:: Data to process ::

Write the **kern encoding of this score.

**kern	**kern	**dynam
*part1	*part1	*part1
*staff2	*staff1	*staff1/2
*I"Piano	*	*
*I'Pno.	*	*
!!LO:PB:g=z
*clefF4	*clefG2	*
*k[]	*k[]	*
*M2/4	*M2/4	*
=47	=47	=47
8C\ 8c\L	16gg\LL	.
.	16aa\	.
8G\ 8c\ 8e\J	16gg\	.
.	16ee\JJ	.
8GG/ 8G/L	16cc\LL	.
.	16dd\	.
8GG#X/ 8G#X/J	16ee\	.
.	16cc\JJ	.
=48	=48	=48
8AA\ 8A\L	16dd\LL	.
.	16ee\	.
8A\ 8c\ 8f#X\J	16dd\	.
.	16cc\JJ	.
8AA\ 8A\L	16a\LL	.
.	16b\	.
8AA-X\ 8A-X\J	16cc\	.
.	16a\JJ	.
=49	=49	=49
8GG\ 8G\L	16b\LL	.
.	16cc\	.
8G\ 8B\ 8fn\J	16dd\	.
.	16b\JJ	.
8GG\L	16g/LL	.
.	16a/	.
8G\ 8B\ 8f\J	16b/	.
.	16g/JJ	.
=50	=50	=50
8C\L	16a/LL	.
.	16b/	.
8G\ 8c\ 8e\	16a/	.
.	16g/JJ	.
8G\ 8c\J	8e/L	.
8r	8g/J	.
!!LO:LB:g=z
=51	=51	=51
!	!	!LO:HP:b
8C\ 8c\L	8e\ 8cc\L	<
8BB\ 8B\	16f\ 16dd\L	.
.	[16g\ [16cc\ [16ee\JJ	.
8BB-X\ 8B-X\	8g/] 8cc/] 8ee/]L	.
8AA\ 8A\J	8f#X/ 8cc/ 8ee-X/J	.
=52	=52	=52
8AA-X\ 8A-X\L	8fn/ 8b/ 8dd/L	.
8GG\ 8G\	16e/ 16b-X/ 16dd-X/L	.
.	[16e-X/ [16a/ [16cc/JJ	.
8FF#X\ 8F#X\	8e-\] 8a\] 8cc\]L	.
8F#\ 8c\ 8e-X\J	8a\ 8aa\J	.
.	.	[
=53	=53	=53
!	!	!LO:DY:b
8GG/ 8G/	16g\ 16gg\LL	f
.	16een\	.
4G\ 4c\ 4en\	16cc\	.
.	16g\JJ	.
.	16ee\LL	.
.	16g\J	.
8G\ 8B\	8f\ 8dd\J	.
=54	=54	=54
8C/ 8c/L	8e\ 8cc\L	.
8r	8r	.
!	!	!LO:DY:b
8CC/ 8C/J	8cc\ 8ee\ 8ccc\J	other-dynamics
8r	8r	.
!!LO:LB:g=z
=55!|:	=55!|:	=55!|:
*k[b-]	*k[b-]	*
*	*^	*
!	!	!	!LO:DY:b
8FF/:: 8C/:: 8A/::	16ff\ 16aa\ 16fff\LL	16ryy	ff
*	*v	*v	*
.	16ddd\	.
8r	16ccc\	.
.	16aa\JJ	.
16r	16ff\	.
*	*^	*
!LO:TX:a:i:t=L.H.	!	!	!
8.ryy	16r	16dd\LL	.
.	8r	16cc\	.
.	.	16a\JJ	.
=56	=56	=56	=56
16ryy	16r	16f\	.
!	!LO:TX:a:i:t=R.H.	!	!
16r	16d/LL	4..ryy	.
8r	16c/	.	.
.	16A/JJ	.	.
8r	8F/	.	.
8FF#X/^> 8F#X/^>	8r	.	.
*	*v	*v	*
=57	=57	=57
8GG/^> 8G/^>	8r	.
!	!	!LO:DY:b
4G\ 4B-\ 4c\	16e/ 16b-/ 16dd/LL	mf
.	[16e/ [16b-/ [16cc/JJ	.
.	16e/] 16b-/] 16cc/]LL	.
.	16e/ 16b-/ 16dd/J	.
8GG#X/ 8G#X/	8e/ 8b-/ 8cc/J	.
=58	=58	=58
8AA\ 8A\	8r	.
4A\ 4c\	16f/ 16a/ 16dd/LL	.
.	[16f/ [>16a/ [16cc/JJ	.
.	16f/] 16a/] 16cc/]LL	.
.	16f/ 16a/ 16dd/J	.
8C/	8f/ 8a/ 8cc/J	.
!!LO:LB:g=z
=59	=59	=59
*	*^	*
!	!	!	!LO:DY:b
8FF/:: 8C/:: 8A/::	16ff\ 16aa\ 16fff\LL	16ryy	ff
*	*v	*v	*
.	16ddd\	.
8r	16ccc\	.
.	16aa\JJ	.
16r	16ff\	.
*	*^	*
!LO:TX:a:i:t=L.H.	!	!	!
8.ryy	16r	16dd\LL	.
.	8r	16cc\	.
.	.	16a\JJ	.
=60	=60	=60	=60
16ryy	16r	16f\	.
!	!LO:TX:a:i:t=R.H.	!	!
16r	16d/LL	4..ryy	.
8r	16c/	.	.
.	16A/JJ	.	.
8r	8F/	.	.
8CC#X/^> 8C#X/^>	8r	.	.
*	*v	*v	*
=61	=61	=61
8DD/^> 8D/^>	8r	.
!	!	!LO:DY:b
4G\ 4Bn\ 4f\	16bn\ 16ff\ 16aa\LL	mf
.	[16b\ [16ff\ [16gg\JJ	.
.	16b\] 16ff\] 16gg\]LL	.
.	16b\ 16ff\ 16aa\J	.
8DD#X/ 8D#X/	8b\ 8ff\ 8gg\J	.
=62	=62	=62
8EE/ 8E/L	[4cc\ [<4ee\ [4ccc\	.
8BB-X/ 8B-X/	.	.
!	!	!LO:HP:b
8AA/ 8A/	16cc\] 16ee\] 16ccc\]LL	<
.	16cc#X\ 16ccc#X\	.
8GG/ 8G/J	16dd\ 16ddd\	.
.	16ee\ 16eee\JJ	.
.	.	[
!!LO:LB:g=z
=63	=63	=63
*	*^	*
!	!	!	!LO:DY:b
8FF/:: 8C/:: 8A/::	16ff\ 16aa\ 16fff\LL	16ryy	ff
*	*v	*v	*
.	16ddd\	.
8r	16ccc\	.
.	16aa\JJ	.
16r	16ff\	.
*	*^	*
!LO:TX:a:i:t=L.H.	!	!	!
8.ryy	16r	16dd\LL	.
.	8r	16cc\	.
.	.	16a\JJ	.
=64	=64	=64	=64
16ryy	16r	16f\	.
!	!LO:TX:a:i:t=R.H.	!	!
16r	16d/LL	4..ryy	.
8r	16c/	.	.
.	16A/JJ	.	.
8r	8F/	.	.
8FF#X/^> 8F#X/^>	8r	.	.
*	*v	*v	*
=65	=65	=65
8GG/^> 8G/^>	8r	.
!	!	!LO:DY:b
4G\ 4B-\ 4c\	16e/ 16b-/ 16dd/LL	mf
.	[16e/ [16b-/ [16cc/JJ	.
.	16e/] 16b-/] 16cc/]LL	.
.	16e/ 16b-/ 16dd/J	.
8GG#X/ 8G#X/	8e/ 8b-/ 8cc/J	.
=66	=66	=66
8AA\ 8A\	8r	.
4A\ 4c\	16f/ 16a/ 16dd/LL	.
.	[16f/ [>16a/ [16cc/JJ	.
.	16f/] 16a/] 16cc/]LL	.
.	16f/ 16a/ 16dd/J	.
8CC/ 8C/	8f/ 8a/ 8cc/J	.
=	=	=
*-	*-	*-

:: What the task asks ::
Collect every line of the entries above that contains the string "kern".

:: Task result ::
Write the **kern encoding of this score.
**kern	**kern	**dynam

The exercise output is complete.